Her movements are slow and measured. Careful. And she looks happy. The frantic girl I saw flitting around Trevor's funeral is nowhere to be seen. She looks well. I can't remember the last time she looked so good and healthy. I'm overjoyed, but confused.
When she called she said she was in trouble and needed my help. When she said she was pregnant, I'm ashamed to say, I immediately thought she wanted money for an abortion. I'm not sure what I would have done if she had asked for that. But she didn't and I'm grateful. So, seeing her here today, healthy and ready to pop, I'm not sure why I needed to rush home to see her.
"What's wrong," I ask. "Why did you need to see me so badly? Why couldn't
we just talk over the phone?"
"Because I knew you wouldn't believe me unless you saw me in person," she says. "And that's my fault. I know it. For a long time I was mixed up. Getting high and getting numb to everything. But I'm not that person anymore."
"You've said that before."
"I know I have. I went to rehab—that place that Trevor picked for me. I went on my own. Voluntarily. Got cleaned up. I learned that I can't dip my toe in the water and assume I can escape. I know that one taste and I'll dive right in. I can't touch it. I'm done."
"I'm glad to hear that," I say.
Trevor was the one who always gave her the benefit of the doubt, not me. Every time she messed up or went on a bender and did something stupid he'd be there to help her out. I know I was no help whatsoever. Even our parents were distanced from her and that's the way it had always been. She got along OK with Dad, but not with Mom because Mom was, well, herself and hard to love or sometimes just hard to tolerate.
"I know you're skeptical," she says. "You should be because I deserve that, but I've turned over a new leaf.

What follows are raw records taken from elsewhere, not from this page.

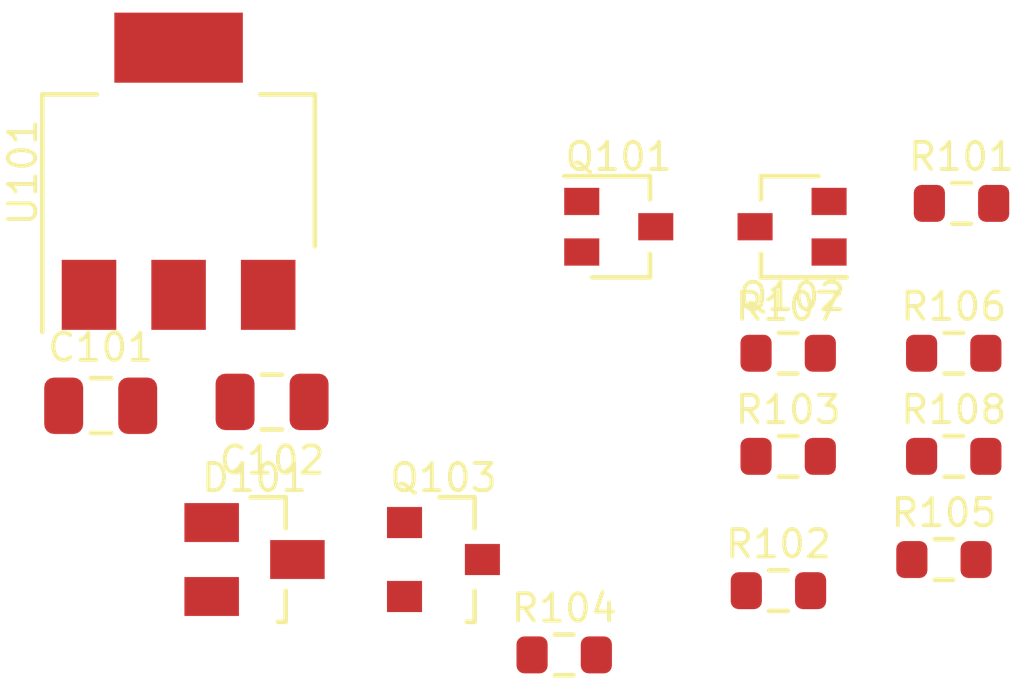
<source format=kicad_pcb>
(kicad_pcb (version 20211014) (generator pcbnew)

  (general
    (thickness 1.6)
  )

  (paper "A4")
  (layers
    (0 "F.Cu" signal)
    (31 "B.Cu" signal)
    (32 "B.Adhes" user "B.Adhesive")
    (33 "F.Adhes" user "F.Adhesive")
    (34 "B.Paste" user)
    (35 "F.Paste" user)
    (36 "B.SilkS" user "B.Silkscreen")
    (37 "F.SilkS" user "F.Silkscreen")
    (38 "B.Mask" user)
    (39 "F.Mask" user)
    (40 "Dwgs.User" user "User.Drawings")
    (41 "Cmts.User" user "User.Comments")
    (42 "Eco1.User" user "User.Eco1")
    (43 "Eco2.User" user "User.Eco2")
    (44 "Edge.Cuts" user)
    (45 "Margin" user)
    (46 "B.CrtYd" user "B.Courtyard")
    (47 "F.CrtYd" user "F.Courtyard")
    (48 "B.Fab" user)
    (49 "F.Fab" user)
    (50 "User.1" user)
    (51 "User.2" user)
    (52 "User.3" user)
    (53 "User.4" user)
    (54 "User.5" user)
    (55 "User.6" user)
    (56 "User.7" user)
    (57 "User.8" user)
    (58 "User.9" user)
  )

  (setup
    (pad_to_mask_clearance 0)
    (pcbplotparams
      (layerselection 0x00010fc_ffffffff)
      (disableapertmacros false)
      (usegerberextensions false)
      (usegerberattributes true)
      (usegerberadvancedattributes true)
      (creategerberjobfile true)
      (svguseinch false)
      (svgprecision 6)
      (excludeedgelayer true)
      (plotframeref false)
      (viasonmask false)
      (mode 1)
      (useauxorigin false)
      (hpglpennumber 1)
      (hpglpenspeed 20)
      (hpglpendiameter 15.000000)
      (dxfpolygonmode true)
      (dxfimperialunits true)
      (dxfusepcbnewfont true)
      (psnegative false)
      (psa4output false)
      (plotreference true)
      (plotvalue true)
      (plotinvisibletext false)
      (sketchpadsonfab false)
      (subtractmaskfromsilk false)
      (outputformat 1)
      (mirror false)
      (drillshape 1)
      (scaleselection 1)
      (outputdirectory "")
    )
  )

  (net 0 "")
  (net 1 "Net-(C101-Pad1)")
  (net 2 "GND")
  (net 3 "3.3V")
  (net 4 "Net-(D101-Pad1)")
  (net 5 "/ESP_POWER_EN")
  (net 6 "Net-(D101-Pad3)")
  (net 7 "/BUTTON_PIN")
  (net 8 "Net-(Q102-Pad3)")
  (net 9 "Net-(Q103-Pad1)")
  (net 10 "BAT+")
  (net 11 "Net-(R103-Pad1)")
  (net 12 "/BATTERY_MEASURE")

  (footprint ".gouach-lib:SOT-323_SC-70_DIODES_INC" (layer "F.Cu") (at 180.15 103.1 180))

  (footprint ".gouach-lib:SOT-23_ONSEMI" (layer "F.Cu") (at 166.35 111.65))

  (footprint ".gouach-lib:R_0603_1608Metric" (layer "F.Cu") (at 184.3 106.35))

  (footprint ".gouach-lib:R_0603_1608Metric" (layer "F.Cu") (at 174.3 114.1))

  (footprint ".gouach-lib:C_0805_1608Metric" (layer "F.Cu") (at 162.4 107.7))

  (footprint ".gouach-lib:SOT-23-3_DIODES_INCORPORATED" (layer "F.Cu") (at 171.2 111.65))

  (footprint ".gouach-lib:R_0603_1608Metric" (layer "F.Cu") (at 180.05 109))

  (footprint ".gouach-lib:R_0603_1608Metric" (layer "F.Cu") (at 184.5 102.5))

  (footprint ".gouach-lib:R_0603_1608Metric" (layer "F.Cu") (at 184.3 109))

  (footprint ".gouach-lib:R_0603_1608Metric" (layer "F.Cu") (at 179.8 112.45))

  (footprint ".gouach-lib:R_0603_1608Metric" (layer "F.Cu") (at 184.05 111.65))

  (footprint ".gouach-lib:R_0603_1608Metric" (layer "F.Cu") (at 180.05 106.35))

  (footprint ".gouach-lib:SOT-223-3_TABPIN2_DIODES_INC" (layer "F.Cu") (at 164.4 101.7 90))

  (footprint ".gouach-lib:C_0805_1608Metric" (layer "F.Cu") (at 166.8 107.6 180))

  (footprint ".gouach-lib:SOT-323_SC-70_DIODES_INC" (layer "F.Cu") (at 175.7 103.1))

)

</source>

I'm clean and ready to start my life over again. Just like you."
"Like me?"
"Yes. According to Kendall you're "the man" now. Not some absentee uncle from the sticks. Mom and Dad needed you. Kendall and Gracie needed you. And you swept back into town and started over again. Those girls really look up to you, Brother. They do, a lot, and they should. "
"I don't know about all that."
"Modesty is annoying, so knock it off," she quickly retorts. "You did a good thing. Live with it."
"OK, geez," I say.
"I need a new start too. Like you. This baby needs me to be a different person. I want to be the best mother I can be for the baby and for me."
"You keep calling it baby. Is it a boy or a girl?"
"I don't know. I didn't want to find out."
"It'll be quite the surprise then," I say.
"Tell me about it. Everything has to be green and yellow. No blue or pink. Just in case. Mix has got me a few things. I'm lucky."
She glances around the room at the diapers and baby carrier.